***** Data *****

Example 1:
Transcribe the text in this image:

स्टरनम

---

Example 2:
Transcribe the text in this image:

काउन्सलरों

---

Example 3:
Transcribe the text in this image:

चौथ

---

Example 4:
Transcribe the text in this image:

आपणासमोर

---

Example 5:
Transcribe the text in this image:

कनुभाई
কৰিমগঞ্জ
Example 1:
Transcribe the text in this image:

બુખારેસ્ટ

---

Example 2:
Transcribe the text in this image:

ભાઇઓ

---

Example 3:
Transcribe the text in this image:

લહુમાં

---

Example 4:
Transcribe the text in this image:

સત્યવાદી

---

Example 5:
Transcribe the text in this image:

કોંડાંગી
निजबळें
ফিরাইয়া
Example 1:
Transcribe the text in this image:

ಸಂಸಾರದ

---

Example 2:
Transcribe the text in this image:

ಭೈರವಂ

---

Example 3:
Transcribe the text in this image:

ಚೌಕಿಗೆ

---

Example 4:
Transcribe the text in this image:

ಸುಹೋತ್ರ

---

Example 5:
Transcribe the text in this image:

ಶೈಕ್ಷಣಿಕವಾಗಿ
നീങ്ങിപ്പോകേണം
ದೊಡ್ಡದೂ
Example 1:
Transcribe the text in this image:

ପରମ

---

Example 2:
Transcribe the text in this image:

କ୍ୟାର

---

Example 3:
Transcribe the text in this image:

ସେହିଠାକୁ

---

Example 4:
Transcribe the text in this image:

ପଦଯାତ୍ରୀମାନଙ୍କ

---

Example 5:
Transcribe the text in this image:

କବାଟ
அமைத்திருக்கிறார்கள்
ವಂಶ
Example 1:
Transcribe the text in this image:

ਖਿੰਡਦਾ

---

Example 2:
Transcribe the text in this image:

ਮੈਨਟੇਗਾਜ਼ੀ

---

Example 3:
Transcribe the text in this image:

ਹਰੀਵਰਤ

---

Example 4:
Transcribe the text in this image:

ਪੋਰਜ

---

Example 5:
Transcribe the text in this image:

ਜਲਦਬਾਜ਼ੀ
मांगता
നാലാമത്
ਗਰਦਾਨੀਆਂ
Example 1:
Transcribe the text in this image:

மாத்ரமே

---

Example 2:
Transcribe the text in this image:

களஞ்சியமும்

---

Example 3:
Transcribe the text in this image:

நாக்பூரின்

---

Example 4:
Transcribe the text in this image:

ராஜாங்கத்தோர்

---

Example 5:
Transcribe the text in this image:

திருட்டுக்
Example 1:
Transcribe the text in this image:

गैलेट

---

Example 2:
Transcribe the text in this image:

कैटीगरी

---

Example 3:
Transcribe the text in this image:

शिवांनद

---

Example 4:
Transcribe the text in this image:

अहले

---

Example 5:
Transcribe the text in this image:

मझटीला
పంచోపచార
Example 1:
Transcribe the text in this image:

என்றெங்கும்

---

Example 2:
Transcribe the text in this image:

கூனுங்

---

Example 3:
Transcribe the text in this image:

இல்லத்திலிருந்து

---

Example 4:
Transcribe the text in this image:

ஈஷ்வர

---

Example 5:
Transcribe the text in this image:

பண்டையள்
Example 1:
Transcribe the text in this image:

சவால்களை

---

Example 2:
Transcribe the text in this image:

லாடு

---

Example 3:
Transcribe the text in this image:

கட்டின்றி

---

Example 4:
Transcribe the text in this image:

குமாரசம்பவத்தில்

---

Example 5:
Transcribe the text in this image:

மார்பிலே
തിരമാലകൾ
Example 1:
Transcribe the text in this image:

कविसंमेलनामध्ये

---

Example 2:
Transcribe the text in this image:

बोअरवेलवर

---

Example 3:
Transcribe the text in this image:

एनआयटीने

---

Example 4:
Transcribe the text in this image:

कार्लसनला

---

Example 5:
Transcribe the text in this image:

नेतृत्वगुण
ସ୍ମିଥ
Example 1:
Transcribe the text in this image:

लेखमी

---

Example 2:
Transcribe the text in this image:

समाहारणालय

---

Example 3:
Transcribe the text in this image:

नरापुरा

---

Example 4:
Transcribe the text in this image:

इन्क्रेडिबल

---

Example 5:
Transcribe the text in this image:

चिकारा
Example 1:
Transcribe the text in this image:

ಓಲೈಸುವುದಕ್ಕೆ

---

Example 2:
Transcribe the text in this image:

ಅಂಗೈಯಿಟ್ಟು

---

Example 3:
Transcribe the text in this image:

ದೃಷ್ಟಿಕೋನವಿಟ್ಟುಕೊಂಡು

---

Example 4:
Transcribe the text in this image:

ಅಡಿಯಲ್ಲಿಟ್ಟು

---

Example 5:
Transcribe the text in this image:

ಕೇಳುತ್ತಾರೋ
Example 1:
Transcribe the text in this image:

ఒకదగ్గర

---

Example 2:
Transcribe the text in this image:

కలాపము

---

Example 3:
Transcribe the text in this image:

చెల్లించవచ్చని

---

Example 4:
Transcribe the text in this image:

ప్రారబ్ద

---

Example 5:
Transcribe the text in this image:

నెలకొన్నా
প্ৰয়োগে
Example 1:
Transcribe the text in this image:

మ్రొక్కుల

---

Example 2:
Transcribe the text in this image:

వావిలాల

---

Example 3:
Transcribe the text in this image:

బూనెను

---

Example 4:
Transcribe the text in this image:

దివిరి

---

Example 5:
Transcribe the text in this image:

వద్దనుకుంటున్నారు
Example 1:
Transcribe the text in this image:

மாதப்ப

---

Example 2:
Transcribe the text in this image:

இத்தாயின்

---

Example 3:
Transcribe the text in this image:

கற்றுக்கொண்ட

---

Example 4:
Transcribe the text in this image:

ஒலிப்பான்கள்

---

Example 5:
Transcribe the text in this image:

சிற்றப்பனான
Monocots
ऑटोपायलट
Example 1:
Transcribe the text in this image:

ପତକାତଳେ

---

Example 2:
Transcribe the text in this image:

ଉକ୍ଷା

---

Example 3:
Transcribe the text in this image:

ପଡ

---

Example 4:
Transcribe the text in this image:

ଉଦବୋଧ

*****

- Task requirements
The answer must reproduce all of the entries exactly.

- Your solution
Example 1:
Transcribe the text in this image:

स्टरनम

---

Example 2:
Transcribe the text in this image:

काउन्सलरों

---

Example 3:
Transcribe the text in this image:

चौथ

---

Example 4:
Transcribe the text in this image:

आपणासमोर

---

Example 5:
Transcribe the text in this image:

कनुभाई
কৰিমগঞ্জ
Example 1:
Transcribe the text in this image:

બુખારેસ્ટ

---

Example 2:
Transcribe the text in this image:

ભાઇઓ

---

Example 3:
Transcribe the text in this image:

લહુમાં

---

Example 4:
Transcribe the text in this image:

સત્યવાદી

---

Example 5:
Transcribe the text in this image:

કોંડાંગી
निजबळें
ফিরাইয়া
Example 1:
Transcribe the text in this image:

ಸಂಸಾರದ

---

Example 2:
Transcribe the text in this image:

ಭೈರವಂ

---

Example 3:
Transcribe the text in this image:

ಚೌಕಿಗೆ

---

Example 4:
Transcribe the text in this image:

ಸುಹೋತ್ರ

---

Example 5:
Transcribe the text in this image:

ಶೈಕ್ಷಣಿಕವಾಗಿ
നീങ്ങിപ്പോകേണം
ದೊಡ್ಡದೂ
Example 1:
Transcribe the text in this image:

ପରମ

---

Example 2:
Transcribe the text in this image:

କ୍ୟାର

---

Example 3:
Transcribe the text in this image:

ସେହିଠାକୁ

---

Example 4:
Transcribe the text in this image:

ପଦଯାତ୍ରୀମାନଙ୍କ

---

Example 5:
Transcribe the text in this image:

କବାଟ
அமைத்திருக்கிறார்கள்
ವಂಶ
Example 1:
Transcribe the text in this image:

ਖਿੰਡਦਾ

---

Example 2:
Transcribe the text in this image:

ਮੈਨਟੇਗਾਜ਼ੀ

---

Example 3:
Transcribe the text in this image:

ਹਰੀਵਰਤ

---

Example 4:
Transcribe the text in this image:

ਪੋਰਜ

---

Example 5:
Transcribe the text in this image:

ਜਲਦਬਾਜ਼ੀ
मांगता
നാലാമത്
ਗਰਦਾਨੀਆਂ
Example 1:
Transcribe the text in this image:

மாத்ரமே

---

Example 2:
Transcribe the text in this image:

களஞ்சியமும்

---

Example 3:
Transcribe the text in this image:

நாக்பூரின்

---

Example 4:
Transcribe the text in this image:

ராஜாங்கத்தோர்

---

Example 5:
Transcribe the text in this image:

திருட்டுக்
Example 1:
Transcribe the text in this image:

गैलेट

---

Example 2:
Transcribe the text in this image:

कैटीगरी

---

Example 3:
Transcribe the text in this image:

शिवांनद

---

Example 4:
Transcribe the text in this image:

अहले

---

Example 5:
Transcribe the text in this image:

मझटीला
పంచోపచార
Example 1:
Transcribe the text in this image:

என்றெங்கும்

---

Example 2:
Transcribe the text in this image:

கூனுங்

---

Example 3:
Transcribe the text in this image:

இல்லத்திலிருந்து

---

Example 4:
Transcribe the text in this image:

ஈஷ்வர

---

Example 5:
Transcribe the text in this image:

பண்டையள்
Example 1:
Transcribe the text in this image:

சவால்களை

---

Example 2:
Transcribe the text in this image:

லாடு

---

Example 3:
Transcribe the text in this image:

கட்டின்றி

---

Example 4:
Transcribe the text in this image:

குமாரசம்பவத்தில்

---

Example 5:
Transcribe the text in this image:

மார்பிலே
തിരമാലകൾ
Example 1:
Transcribe the text in this image:

कविसंमेलनामध्ये

---

Example 2:
Transcribe the text in this image:

बोअरवेलवर

---

Example 3:
Transcribe the text in this image:

एनआयटीने

---

Example 4:
Transcribe the text in this image:

कार्लसनला

---

Example 5:
Transcribe the text in this image:

नेतृत्वगुण
ସ୍ମିଥ
Example 1:
Transcribe the text in this image:

लेखमी

---

Example 2:
Transcribe the text in this image:

समाहारणालय

---

Example 3:
Transcribe the text in this image:

नरापुरा

---

Example 4:
Transcribe the text in this image:

इन्क्रेडिबल

---

Example 5:
Transcribe the text in this image:

चिकारा
Example 1:
Transcribe the text in this image:

ಓಲೈಸುವುದಕ್ಕೆ

---

Example 2:
Transcribe the text in this image:

ಅಂಗೈಯಿಟ್ಟು

---

Example 3:
Transcribe the text in this image:

ದೃಷ್ಟಿಕೋನವಿಟ್ಟುಕೊಂಡು

---

Example 4:
Transcribe the text in this image:

ಅಡಿಯಲ್ಲಿಟ್ಟು

---

Example 5:
Transcribe the text in this image:

ಕೇಳುತ್ತಾರೋ
Example 1:
Transcribe the text in this image:

ఒకదగ్గర

---

Example 2:
Transcribe the text in this image:

కలాపము

---

Example 3:
Transcribe the text in this image:

చెల్లించవచ్చని

---

Example 4:
Transcribe the text in this image:

ప్రారబ్ద

---

Example 5:
Transcribe the text in this image:

నెలకొన్నా
প্ৰয়োগে
Example 1:
Transcribe the text in this image:

మ్రొక్కుల

---

Example 2:
Transcribe the text in this image:

వావిలాల

---

Example 3:
Transcribe the text in this image:

బూనెను

---

Example 4:
Transcribe the text in this image:

దివిరి

---

Example 5:
Transcribe the text in this image:

వద్దనుకుంటున్నారు
Example 1:
Transcribe the text in this image:

மாதப்ப

---

Example 2:
Transcribe the text in this image:

இத்தாயின்

---

Example 3:
Transcribe the text in this image:

கற்றுக்கொண்ட

---

Example 4:
Transcribe the text in this image:

ஒலிப்பான்கள்

---

Example 5:
Transcribe the text in this image:

சிற்றப்பனான
Monocots
ऑटोपायलट
Example 1:
Transcribe the text in this image:

ପତକାତଳେ

---

Example 2:
Transcribe the text in this image:

ଉକ୍ଷା

---

Example 3:
Transcribe the text in this image:

ପଡ

---

Example 4:
Transcribe the text in this image:

ଉଦବୋଧ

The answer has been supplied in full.